### EXERCISE AIM
Rewrite every line of the data below as a JSON list of strings, one string per line, omitting blank lines and leaving the pictures out of the answer.

### DATA EXCERPT
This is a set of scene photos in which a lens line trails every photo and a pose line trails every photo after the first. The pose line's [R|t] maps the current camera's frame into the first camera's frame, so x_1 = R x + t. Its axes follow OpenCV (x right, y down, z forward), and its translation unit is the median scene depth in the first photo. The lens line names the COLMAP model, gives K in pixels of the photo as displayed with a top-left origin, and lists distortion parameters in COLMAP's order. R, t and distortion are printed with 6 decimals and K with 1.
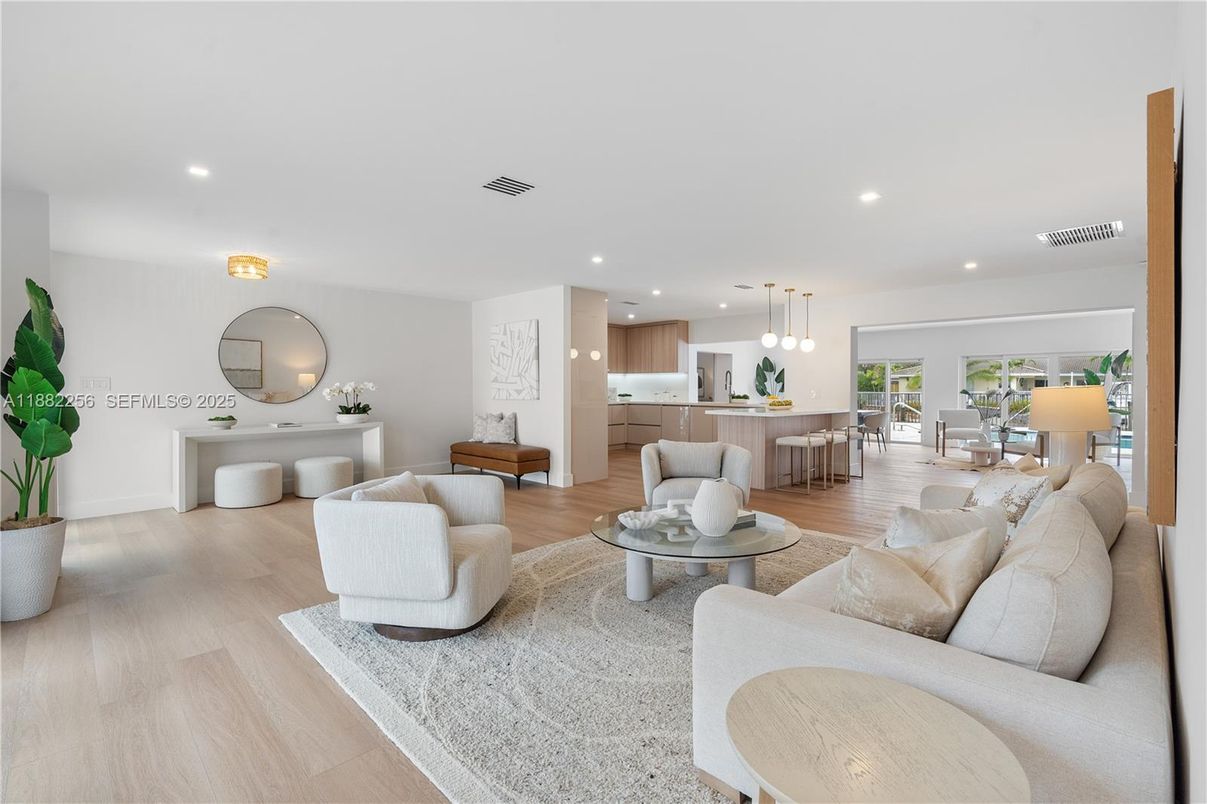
lens RADIAL K [[550.2, 0, 601.7], [0, 550.2, 394.8], [0, 0, 1]] dist [-0.020818, -0.000334]
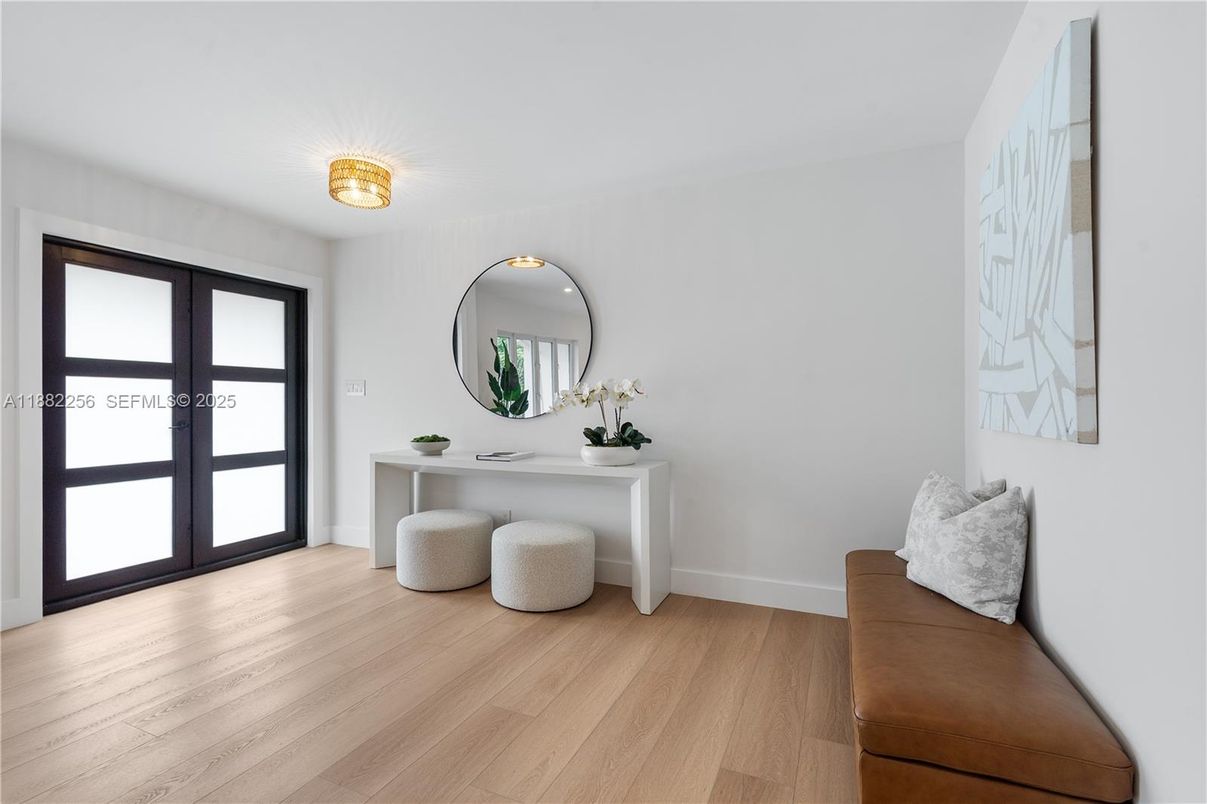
lens RADIAL K [[550.2, 0, 598.2], [0, 550.2, 404.0], [0, 0, 1]] dist [-0.020818, -0.000334]
pose [[0.353200, 0.005439, -0.935532, -0.002705], [-0.014047, 0.999901, 0.000509, -0.002064], [0.935442, 0.012962, 0.353242, 0.805385]]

### WRITTEN RESPONSE
[
  "This is a set of scene photos in which a lens line trails every photo and a pose line trails every photo after the first. The pose line's [R|t] maps the current camera's frame into the first camera's frame, so x_1 = R x + t. Its axes follow OpenCV (x right, y down, z forward), and its translation unit is the median scene depth in the first photo. The lens line names the COLMAP model, gives K in pixels of the photo as displayed with a top-left origin, and lists distortion parameters in COLMAP's order. R, t and distortion are printed with 6 decimals and K with 1.",
  "lens RADIAL K [[550.2, 0, 601.7], [0, 550.2, 394.8], [0, 0, 1]] dist [-0.020818, -0.000334]",
  "lens RADIAL K [[550.2, 0, 598.2], [0, 550.2, 404.0], [0, 0, 1]] dist [-0.020818, -0.000334]",
  "pose [[0.353200, 0.005439, -0.935532, -0.002705], [-0.014047, 0.999901, 0.000509, -0.002064], [0.935442, 0.012962, 0.353242, 0.805385]]"
]